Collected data
------------------------------------------------------------------------
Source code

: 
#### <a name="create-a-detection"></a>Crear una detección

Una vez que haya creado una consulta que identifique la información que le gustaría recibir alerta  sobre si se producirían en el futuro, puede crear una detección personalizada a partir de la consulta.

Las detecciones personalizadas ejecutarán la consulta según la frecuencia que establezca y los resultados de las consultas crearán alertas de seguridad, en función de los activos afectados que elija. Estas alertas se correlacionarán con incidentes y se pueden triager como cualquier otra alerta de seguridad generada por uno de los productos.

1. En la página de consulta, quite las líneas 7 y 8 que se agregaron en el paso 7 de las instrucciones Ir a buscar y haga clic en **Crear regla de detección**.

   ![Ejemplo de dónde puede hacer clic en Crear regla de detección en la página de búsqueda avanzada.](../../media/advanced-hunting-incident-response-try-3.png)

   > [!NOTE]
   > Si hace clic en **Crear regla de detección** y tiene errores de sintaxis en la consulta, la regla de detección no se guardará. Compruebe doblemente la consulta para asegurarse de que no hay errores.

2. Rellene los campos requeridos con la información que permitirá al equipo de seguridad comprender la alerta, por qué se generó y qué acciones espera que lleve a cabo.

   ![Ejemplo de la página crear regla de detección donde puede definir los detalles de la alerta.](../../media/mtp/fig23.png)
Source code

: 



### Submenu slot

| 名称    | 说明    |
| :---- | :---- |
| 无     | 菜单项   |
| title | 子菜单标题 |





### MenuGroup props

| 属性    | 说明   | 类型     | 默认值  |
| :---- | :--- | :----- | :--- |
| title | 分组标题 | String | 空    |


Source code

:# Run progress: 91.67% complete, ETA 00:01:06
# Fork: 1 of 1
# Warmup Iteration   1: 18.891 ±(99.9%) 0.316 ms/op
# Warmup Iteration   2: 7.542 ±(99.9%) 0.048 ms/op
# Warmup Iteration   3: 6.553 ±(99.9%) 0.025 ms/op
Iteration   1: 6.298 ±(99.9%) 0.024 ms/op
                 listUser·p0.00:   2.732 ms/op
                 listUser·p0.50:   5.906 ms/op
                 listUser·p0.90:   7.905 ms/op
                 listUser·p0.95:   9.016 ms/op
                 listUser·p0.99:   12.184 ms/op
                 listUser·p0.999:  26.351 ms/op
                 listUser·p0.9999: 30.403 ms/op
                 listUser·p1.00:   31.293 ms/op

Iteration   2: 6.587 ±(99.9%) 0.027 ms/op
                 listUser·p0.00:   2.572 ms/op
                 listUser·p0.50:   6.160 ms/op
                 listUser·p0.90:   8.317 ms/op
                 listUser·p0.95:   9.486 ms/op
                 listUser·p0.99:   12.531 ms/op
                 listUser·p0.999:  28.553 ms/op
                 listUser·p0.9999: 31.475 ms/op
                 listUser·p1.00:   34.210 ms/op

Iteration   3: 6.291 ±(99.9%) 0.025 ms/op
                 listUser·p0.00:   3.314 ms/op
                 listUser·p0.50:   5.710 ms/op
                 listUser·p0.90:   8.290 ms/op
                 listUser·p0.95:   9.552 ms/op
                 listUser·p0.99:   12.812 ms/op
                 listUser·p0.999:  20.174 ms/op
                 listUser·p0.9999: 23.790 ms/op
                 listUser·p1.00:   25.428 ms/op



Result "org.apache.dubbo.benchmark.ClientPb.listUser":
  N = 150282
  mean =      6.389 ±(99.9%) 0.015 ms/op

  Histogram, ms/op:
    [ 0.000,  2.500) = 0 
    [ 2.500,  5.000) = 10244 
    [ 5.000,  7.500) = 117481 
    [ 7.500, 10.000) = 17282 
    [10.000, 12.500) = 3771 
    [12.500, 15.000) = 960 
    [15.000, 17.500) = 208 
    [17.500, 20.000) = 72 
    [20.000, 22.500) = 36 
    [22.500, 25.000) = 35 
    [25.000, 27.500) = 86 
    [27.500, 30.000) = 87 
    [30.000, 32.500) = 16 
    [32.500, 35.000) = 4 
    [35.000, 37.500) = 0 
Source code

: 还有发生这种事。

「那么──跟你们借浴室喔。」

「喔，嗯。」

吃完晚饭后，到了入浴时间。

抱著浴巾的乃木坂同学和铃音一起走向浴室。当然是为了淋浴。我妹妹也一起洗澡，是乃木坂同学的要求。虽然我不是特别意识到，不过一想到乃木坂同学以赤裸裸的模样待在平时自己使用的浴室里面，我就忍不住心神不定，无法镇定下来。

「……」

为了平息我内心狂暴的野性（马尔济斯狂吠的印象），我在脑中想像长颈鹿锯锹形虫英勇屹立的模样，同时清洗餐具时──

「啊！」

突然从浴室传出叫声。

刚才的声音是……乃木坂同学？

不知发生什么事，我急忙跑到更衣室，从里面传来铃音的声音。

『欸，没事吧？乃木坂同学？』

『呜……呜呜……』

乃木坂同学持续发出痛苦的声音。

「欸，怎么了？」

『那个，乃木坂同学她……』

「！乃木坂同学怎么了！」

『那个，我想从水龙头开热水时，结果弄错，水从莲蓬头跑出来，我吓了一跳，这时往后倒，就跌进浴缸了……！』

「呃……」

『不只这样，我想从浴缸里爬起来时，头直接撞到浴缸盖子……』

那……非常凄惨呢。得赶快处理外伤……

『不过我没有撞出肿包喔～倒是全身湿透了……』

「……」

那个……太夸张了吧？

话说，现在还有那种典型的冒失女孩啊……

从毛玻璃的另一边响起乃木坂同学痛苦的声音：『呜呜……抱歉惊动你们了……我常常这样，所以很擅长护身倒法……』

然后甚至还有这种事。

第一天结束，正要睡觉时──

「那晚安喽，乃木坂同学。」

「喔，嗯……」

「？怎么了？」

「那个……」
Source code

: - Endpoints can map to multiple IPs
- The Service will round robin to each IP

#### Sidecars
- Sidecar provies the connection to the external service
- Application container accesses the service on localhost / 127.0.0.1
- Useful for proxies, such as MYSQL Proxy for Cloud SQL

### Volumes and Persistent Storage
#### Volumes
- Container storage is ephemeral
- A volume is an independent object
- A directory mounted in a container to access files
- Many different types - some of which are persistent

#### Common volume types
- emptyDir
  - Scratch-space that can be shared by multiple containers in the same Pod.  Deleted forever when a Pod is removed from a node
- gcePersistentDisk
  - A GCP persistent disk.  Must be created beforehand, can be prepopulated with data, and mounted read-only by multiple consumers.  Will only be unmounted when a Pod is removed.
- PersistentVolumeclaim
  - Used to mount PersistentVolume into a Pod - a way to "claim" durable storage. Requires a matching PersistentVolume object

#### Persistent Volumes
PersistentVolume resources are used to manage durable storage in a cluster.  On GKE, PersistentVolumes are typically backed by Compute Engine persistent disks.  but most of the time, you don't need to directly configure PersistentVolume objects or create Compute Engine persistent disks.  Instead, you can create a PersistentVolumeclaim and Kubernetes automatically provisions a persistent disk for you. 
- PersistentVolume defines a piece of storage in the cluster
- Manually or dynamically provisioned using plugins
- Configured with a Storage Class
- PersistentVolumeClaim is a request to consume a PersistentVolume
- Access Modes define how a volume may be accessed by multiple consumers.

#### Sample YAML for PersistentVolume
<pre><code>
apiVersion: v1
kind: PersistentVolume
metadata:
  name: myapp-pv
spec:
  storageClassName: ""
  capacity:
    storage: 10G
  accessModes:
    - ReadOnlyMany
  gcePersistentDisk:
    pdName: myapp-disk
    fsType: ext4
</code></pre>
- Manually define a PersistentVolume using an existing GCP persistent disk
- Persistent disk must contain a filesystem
------------------------------------------------------------------------
▸ Your instructions
Only lines containing the string "media" are needed. Pull each of them out of the records above.

▸ Result
   ![Ejemplo de dónde puede hacer clic en Crear regla de detección en la página de búsqueda avanzada.](../../media/advanced-hunting-incident-response-try-3.png)
   ![Ejemplo de la página crear regla de detección donde puede definir los detalles de la alerta.](../../media/mtp/fig23.png)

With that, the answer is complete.